What the task asks:
Among the entries below, find the lines that hold the word "there" and report them.

Provided records:
=== Begin Enclosure ===

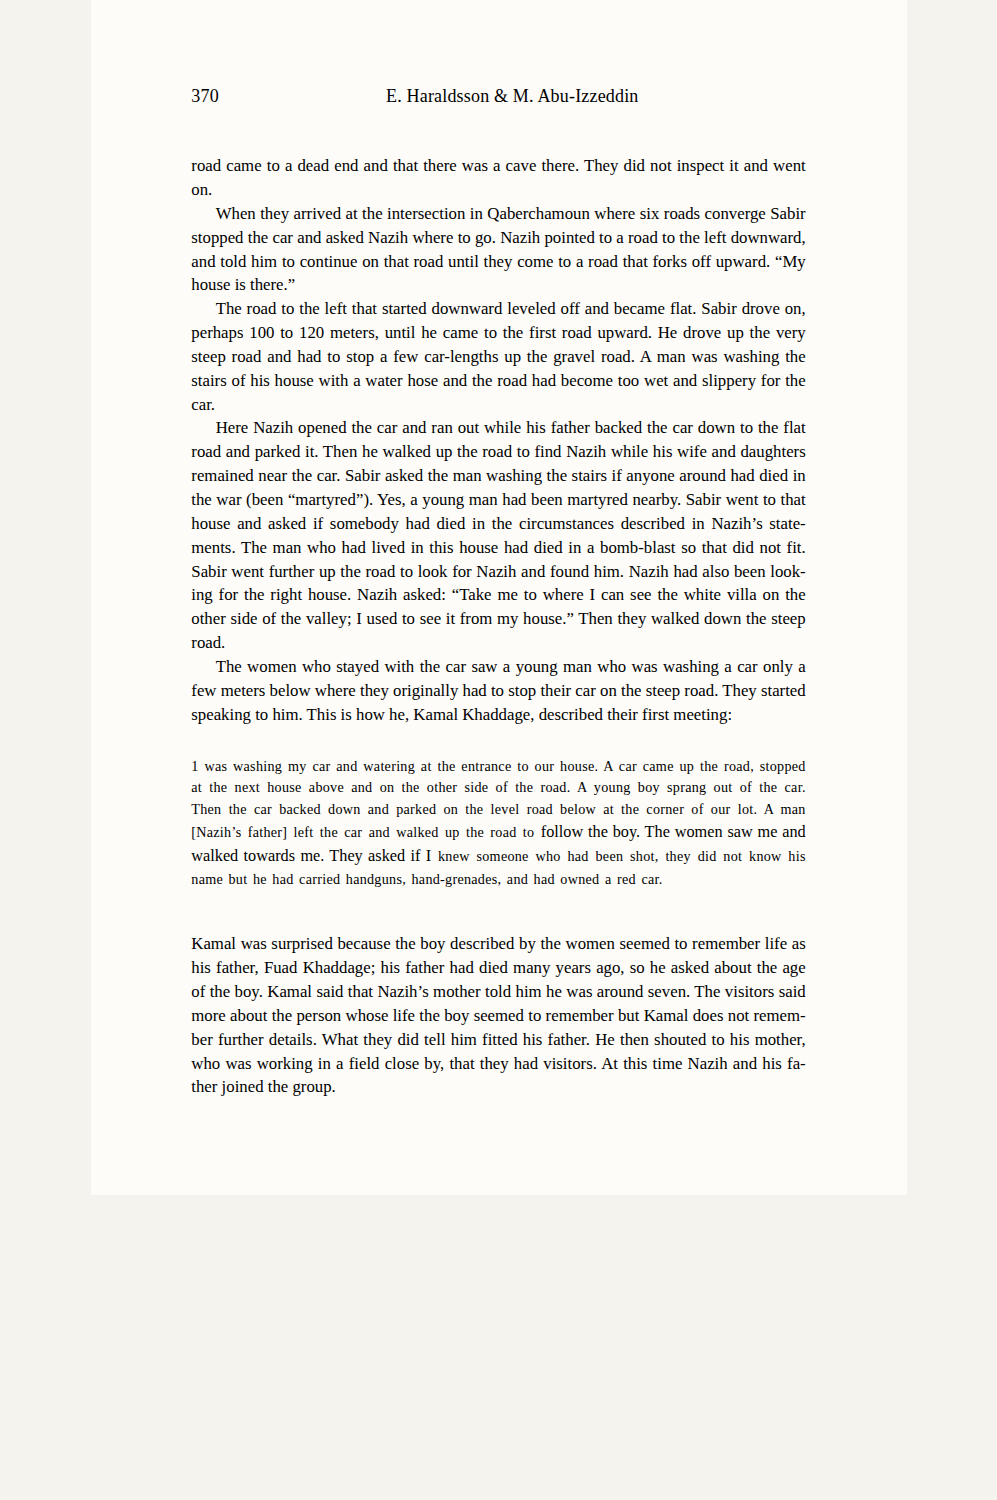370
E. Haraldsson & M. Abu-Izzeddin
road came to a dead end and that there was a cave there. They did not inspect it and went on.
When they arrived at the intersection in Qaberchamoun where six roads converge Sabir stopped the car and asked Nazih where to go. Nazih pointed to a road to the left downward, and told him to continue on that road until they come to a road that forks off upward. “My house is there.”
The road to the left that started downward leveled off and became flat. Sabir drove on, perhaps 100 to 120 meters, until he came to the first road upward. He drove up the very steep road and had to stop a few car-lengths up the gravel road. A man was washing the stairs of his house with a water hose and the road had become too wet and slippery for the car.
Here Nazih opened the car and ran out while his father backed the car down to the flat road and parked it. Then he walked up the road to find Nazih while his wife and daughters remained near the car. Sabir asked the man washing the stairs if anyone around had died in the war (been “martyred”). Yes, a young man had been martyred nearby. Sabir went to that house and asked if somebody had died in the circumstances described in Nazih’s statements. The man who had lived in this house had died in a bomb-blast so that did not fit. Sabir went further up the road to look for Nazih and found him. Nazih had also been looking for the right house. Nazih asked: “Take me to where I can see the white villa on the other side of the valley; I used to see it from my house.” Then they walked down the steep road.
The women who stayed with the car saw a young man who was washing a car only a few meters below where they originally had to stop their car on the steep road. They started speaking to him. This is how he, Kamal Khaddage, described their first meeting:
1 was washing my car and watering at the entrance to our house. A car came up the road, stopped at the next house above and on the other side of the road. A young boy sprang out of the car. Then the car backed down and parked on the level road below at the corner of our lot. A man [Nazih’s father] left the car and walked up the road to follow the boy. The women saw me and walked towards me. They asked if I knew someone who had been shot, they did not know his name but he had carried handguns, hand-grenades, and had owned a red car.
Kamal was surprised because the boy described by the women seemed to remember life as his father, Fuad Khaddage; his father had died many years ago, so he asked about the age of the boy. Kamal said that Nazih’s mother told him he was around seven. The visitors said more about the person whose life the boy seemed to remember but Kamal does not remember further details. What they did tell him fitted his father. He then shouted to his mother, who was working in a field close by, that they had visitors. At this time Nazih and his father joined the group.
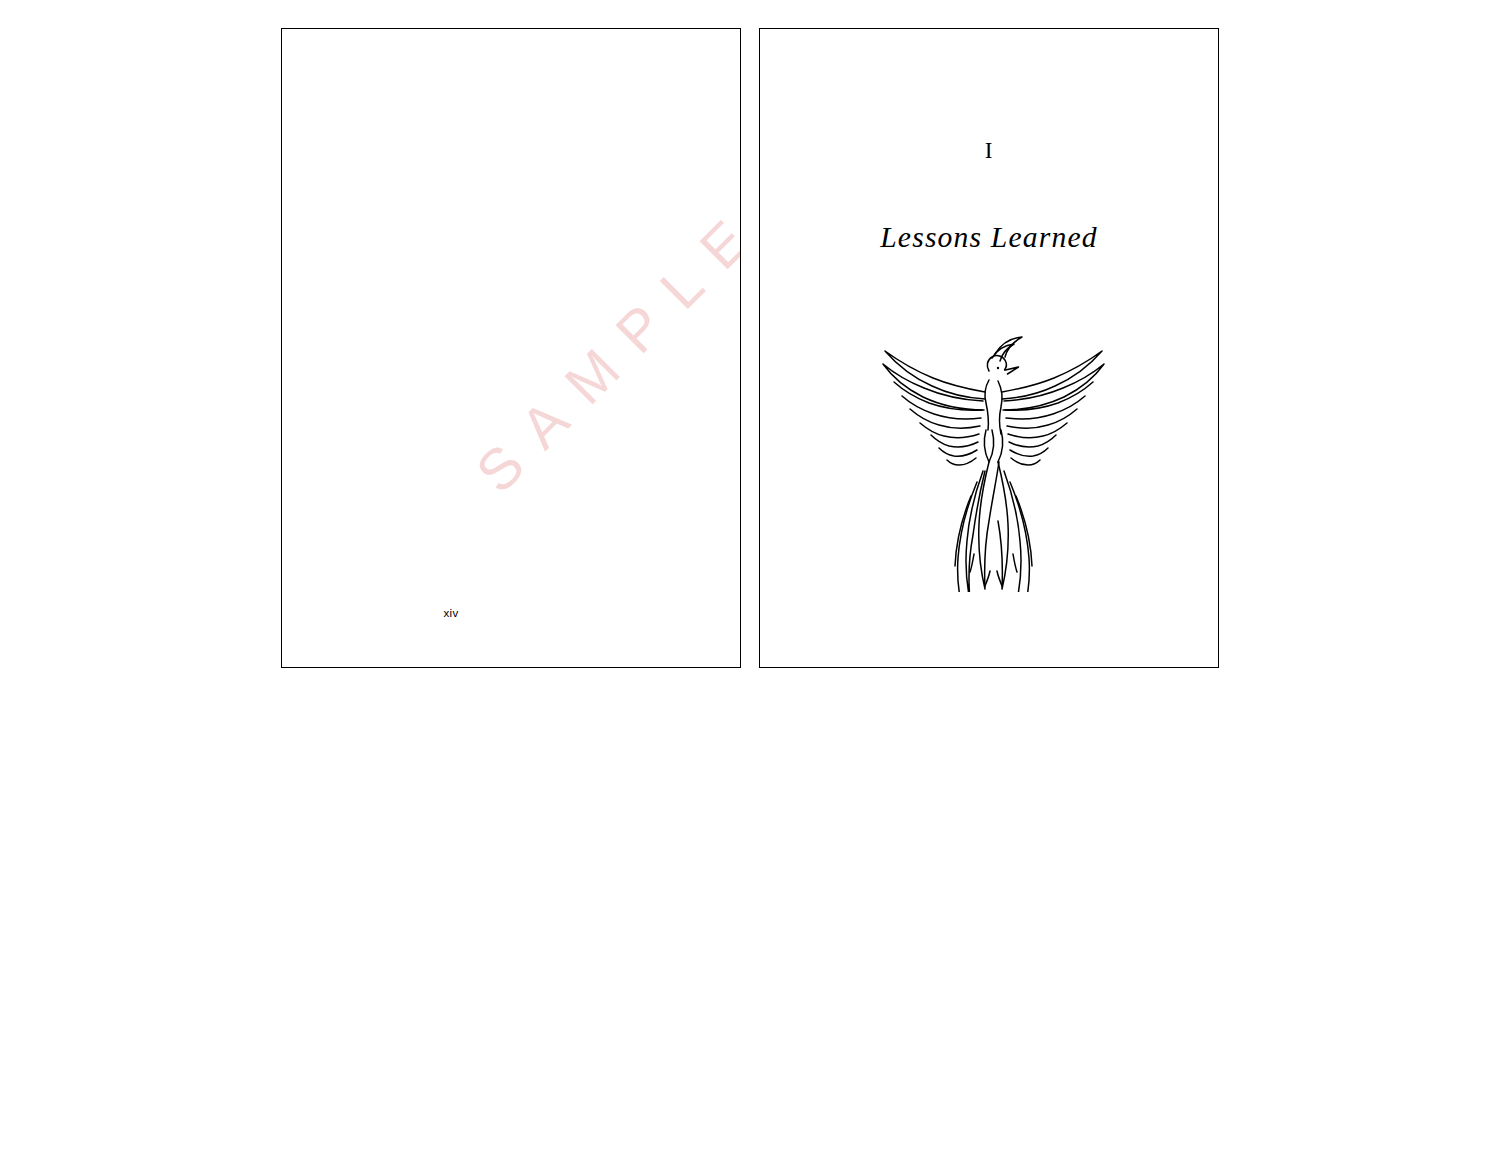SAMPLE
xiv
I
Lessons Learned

=== End Enclosure ===

Exercise response:
road came to a dead end and that there was a cave there. They did not inspect it and went on.
When they arrived at the intersection in Qaberchamoun where six roads converge Sabir stopped the car and asked Nazih where to go. Nazih pointed to a road to the left downward, and told him to continue on that road until they come to a road that forks off upward. “My house is there.”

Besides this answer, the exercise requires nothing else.